> **Objective**
Copy the rows below, changing every "pixels" to "px" and leaving everything else as it is.

((

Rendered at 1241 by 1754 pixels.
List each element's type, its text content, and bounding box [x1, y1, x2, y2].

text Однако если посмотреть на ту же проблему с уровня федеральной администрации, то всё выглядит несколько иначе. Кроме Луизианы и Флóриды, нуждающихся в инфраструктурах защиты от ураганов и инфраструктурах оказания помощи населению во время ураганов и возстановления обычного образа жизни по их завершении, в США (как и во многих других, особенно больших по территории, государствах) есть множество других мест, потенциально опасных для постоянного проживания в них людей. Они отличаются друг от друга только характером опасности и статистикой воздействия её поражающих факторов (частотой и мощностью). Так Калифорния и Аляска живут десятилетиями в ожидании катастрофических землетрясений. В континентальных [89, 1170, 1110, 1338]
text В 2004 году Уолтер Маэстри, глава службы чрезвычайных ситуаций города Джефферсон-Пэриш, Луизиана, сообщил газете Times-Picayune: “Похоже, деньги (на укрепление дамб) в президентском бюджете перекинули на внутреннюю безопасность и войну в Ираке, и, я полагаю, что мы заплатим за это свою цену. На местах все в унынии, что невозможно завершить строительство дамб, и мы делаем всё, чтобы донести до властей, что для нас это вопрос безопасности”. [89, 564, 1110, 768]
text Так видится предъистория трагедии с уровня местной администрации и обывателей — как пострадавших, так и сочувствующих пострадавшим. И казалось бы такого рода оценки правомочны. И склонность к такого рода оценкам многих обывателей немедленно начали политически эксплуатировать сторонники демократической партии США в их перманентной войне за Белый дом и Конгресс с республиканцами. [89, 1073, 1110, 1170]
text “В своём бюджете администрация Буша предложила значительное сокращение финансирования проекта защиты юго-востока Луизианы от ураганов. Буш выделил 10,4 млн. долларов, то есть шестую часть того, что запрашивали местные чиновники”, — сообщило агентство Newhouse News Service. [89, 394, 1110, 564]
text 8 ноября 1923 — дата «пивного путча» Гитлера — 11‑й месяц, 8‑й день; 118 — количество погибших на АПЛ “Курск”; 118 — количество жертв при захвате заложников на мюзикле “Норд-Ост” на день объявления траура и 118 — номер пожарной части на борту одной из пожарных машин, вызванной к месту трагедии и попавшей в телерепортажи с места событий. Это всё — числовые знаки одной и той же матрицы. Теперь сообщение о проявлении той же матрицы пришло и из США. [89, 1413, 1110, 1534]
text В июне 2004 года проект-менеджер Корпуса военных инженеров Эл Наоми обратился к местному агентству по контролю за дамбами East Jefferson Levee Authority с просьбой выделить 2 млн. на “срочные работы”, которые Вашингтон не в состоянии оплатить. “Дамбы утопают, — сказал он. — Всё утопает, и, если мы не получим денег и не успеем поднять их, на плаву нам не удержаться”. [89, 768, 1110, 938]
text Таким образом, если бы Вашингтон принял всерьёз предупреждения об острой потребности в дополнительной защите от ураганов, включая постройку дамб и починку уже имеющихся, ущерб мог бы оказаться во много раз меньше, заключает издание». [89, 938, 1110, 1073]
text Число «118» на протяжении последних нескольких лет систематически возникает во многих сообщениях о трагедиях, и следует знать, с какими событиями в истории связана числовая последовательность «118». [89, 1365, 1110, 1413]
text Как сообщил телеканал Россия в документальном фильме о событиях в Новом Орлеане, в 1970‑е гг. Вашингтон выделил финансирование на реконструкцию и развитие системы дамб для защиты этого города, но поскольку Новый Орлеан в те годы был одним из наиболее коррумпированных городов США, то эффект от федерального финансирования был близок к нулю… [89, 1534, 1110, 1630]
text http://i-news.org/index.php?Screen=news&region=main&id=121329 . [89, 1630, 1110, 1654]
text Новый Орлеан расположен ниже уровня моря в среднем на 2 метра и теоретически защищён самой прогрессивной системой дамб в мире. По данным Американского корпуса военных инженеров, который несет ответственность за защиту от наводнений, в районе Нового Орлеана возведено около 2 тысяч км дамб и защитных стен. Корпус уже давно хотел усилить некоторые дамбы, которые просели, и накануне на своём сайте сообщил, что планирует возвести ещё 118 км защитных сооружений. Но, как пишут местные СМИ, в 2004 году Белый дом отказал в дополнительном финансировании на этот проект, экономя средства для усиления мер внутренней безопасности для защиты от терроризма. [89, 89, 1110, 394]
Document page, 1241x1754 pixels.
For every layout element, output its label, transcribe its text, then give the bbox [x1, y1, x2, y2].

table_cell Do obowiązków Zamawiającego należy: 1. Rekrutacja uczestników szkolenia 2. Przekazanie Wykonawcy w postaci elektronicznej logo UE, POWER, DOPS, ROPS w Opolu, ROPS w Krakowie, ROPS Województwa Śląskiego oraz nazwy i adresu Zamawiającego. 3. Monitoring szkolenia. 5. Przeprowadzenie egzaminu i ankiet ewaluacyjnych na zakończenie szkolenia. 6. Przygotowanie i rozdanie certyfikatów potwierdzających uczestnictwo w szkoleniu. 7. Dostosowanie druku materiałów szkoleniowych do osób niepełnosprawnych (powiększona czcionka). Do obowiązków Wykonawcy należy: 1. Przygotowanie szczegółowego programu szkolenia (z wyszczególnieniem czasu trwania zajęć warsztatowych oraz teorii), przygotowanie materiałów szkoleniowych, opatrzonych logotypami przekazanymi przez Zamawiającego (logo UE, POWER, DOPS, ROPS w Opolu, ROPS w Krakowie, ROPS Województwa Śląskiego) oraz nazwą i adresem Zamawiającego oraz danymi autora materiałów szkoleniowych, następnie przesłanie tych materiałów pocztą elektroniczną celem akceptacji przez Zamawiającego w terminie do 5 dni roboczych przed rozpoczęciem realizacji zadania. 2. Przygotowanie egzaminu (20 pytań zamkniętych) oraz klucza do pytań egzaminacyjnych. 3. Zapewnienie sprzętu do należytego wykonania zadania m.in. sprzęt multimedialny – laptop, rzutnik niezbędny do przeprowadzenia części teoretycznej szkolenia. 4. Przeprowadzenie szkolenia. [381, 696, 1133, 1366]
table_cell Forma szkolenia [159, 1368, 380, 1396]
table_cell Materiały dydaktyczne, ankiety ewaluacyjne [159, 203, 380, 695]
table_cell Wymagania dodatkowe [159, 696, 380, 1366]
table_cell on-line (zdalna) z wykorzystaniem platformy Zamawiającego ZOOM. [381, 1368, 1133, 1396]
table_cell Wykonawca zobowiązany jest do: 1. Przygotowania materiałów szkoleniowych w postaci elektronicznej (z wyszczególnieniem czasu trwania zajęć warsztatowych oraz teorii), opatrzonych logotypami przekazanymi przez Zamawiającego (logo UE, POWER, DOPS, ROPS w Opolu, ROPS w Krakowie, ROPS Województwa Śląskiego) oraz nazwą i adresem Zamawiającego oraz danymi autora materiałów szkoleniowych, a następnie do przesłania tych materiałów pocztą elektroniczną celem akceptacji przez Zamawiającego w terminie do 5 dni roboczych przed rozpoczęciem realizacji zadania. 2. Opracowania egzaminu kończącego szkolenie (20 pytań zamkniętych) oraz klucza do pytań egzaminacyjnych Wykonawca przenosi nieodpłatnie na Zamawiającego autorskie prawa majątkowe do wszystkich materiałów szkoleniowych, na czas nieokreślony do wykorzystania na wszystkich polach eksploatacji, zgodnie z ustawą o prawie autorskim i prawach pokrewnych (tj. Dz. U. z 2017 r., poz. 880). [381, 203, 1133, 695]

))

> **Solution for this exercise**
Rendered at 1241 by 1754 px.
List each element's type, its text content, and bounding box [x1, y1, x2, y2].

text Однако если посмотреть на ту же проблему с уровня федеральной администрации, то всё выглядит несколько иначе. Кроме Луизианы и Флóриды, нуждающихся в инфраструктурах защиты от ураганов и инфраструктурах оказания помощи населению во время ураганов и возстановления обычного образа жизни по их завершении, в США (как и во многих других, особенно больших по территории, государствах) есть множество других мест, потенциально опасных для постоянного проживания в них людей. Они отличаются друг от друга только характером опасности и статистикой воздействия её поражающих факторов (частотой и мощностью). Так Калифорния и Аляска живут десятилетиями в ожидании катастрофических землетрясений. В континентальных [89, 1170, 1110, 1338]
text В 2004 году Уолтер Маэстри, глава службы чрезвычайных ситуаций города Джефферсон-Пэриш, Луизиана, сообщил газете Times-Picayune: “Похоже, деньги (на укрепление дамб) в президентском бюджете перекинули на внутреннюю безопасность и войну в Ираке, и, я полагаю, что мы заплатим за это свою цену. На местах все в унынии, что невозможно завершить строительство дамб, и мы делаем всё, чтобы донести до властей, что для нас это вопрос безопасности”. [89, 564, 1110, 768]
text Так видится предъистория трагедии с уровня местной администрации и обывателей — как пострадавших, так и сочувствующих пострадавшим. И казалось бы такого рода оценки правомочны. И склонность к такого рода оценкам многих обывателей немедленно начали политически эксплуатировать сторонники демократической партии США в их перманентной войне за Белый дом и Конгресс с республиканцами. [89, 1073, 1110, 1170]
text “В своём бюджете администрация Буша предложила значительное сокращение финансирования проекта защиты юго-востока Луизианы от ураганов. Буш выделил 10,4 млн. долларов, то есть шестую часть того, что запрашивали местные чиновники”, — сообщило агентство Newhouse News Service. [89, 394, 1110, 564]
text 8 ноября 1923 — дата «пивного путча» Гитлера — 11‑й месяц, 8‑й день; 118 — количество погибших на АПЛ “Курск”; 118 — количество жертв при захвате заложников на мюзикле “Норд-Ост” на день объявления траура и 118 — номер пожарной части на борту одной из пожарных машин, вызванной к месту трагедии и попавшей в телерепортажи с места событий. Это всё — числовые знаки одной и той же матрицы. Теперь сообщение о проявлении той же матрицы пришло и из США. [89, 1413, 1110, 1534]
text В июне 2004 года проект-менеджер Корпуса военных инженеров Эл Наоми обратился к местному агентству по контролю за дамбами East Jefferson Levee Authority с просьбой выделить 2 млн. на “срочные работы”, которые Вашингтон не в состоянии оплатить. “Дамбы утопают, — сказал он. — Всё утопает, и, если мы не получим денег и не успеем поднять их, на плаву нам не удержаться”. [89, 768, 1110, 938]
text Таким образом, если бы Вашингтон принял всерьёз предупреждения об острой потребности в дополнительной защите от ураганов, включая постройку дамб и починку уже имеющихся, ущерб мог бы оказаться во много раз меньше, заключает издание». [89, 938, 1110, 1073]
text Число «118» на протяжении последних нескольких лет систематически возникает во многих сообщениях о трагедиях, и следует знать, с какими событиями в истории связана числовая последовательность «118». [89, 1365, 1110, 1413]
text Как сообщил телеканал Россия в документальном фильме о событиях в Новом Орлеане, в 1970‑е гг. Вашингтон выделил финансирование на реконструкцию и развитие системы дамб для защиты этого города, но поскольку Новый Орлеан в те годы был одним из наиболее коррумпированных городов США, то эффект от федерального финансирования был близок к нулю… [89, 1534, 1110, 1630]
text http://i-news.org/index.php?Screen=news&region=main&id=121329 . [89, 1630, 1110, 1654]
text Новый Орлеан расположен ниже уровня моря в среднем на 2 метра и теоретически защищён самой прогрессивной системой дамб в мире. По данным Американского корпуса военных инженеров, который несет ответственность за защиту от наводнений, в районе Нового Орлеана возведено около 2 тысяч км дамб и защитных стен. Корпус уже давно хотел усилить некоторые дамбы, которые просели, и накануне на своём сайте сообщил, что планирует возвести ещё 118 км защитных сооружений. Но, как пишут местные СМИ, в 2004 году Белый дом отказал в дополнительном финансировании на этот проект, экономя средства для усиления мер внутренней безопасности для защиты от терроризма. [89, 89, 1110, 394]
Document page, 1241x1754 px.
For every layout element, output its label, transcribe its text, then give the bbox [x1, y1, x2, y2].

table_cell Do obowiązków Zamawiającego należy: 1. Rekrutacja uczestników szkolenia 2. Przekazanie Wykonawcy w postaci elektronicznej logo UE, POWER, DOPS, ROPS w Opolu, ROPS w Krakowie, ROPS Województwa Śląskiego oraz nazwy i adresu Zamawiającego. 3. Monitoring szkolenia. 5. Przeprowadzenie egzaminu i ankiet ewaluacyjnych na zakończenie szkolenia. 6. Przygotowanie i rozdanie certyfikatów potwierdzających uczestnictwo w szkoleniu. 7. Dostosowanie druku materiałów szkoleniowych do osób niepełnosprawnych (powiększona czcionka). Do obowiązków Wykonawcy należy: 1. Przygotowanie szczegółowego programu szkolenia (z wyszczególnieniem czasu trwania zajęć warsztatowych oraz teorii), przygotowanie materiałów szkoleniowych, opatrzonych logotypami przekazanymi przez Zamawiającego (logo UE, POWER, DOPS, ROPS w Opolu, ROPS w Krakowie, ROPS Województwa Śląskiego) oraz nazwą i adresem Zamawiającego oraz danymi autora materiałów szkoleniowych, następnie przesłanie tych materiałów pocztą elektroniczną celem akceptacji przez Zamawiającego w terminie do 5 dni roboczych przed rozpoczęciem realizacji zadania. 2. Przygotowanie egzaminu (20 pytań zamkniętych) oraz klucza do pytań egzaminacyjnych. 3. Zapewnienie sprzętu do należytego wykonania zadania m.in. sprzęt multimedialny – laptop, rzutnik niezbędny do przeprowadzenia części teoretycznej szkolenia. 4. Przeprowadzenie szkolenia. [381, 696, 1133, 1366]
table_cell Forma szkolenia [159, 1368, 380, 1396]
table_cell Materiały dydaktyczne, ankiety ewaluacyjne [159, 203, 380, 695]
table_cell Wymagania dodatkowe [159, 696, 380, 1366]
table_cell on-line (zdalna) z wykorzystaniem platformy Zamawiającego ZOOM. [381, 1368, 1133, 1396]
table_cell Wykonawca zobowiązany jest do: 1. Przygotowania materiałów szkoleniowych w postaci elektronicznej (z wyszczególnieniem czasu trwania zajęć warsztatowych oraz teorii), opatrzonych logotypami przekazanymi przez Zamawiającego (logo UE, POWER, DOPS, ROPS w Opolu, ROPS w Krakowie, ROPS Województwa Śląskiego) oraz nazwą i adresem Zamawiającego oraz danymi autora materiałów szkoleniowych, a następnie do przesłania tych materiałów pocztą elektroniczną celem akceptacji przez Zamawiającego w terminie do 5 dni roboczych przed rozpoczęciem realizacji zadania. 2. Opracowania egzaminu kończącego szkolenie (20 pytań zamkniętych) oraz klucza do pytań egzaminacyjnych Wykonawca przenosi nieodpłatnie na Zamawiającego autorskie prawa majątkowe do wszystkich materiałów szkoleniowych, na czas nieokreślony do wykorzystania na wszystkich polach eksploatacji, zgodnie z ustawą o prawie autorskim i prawach pokrewnych (tj. Dz. U. z 2017 r., poz. 880). [381, 203, 1133, 695]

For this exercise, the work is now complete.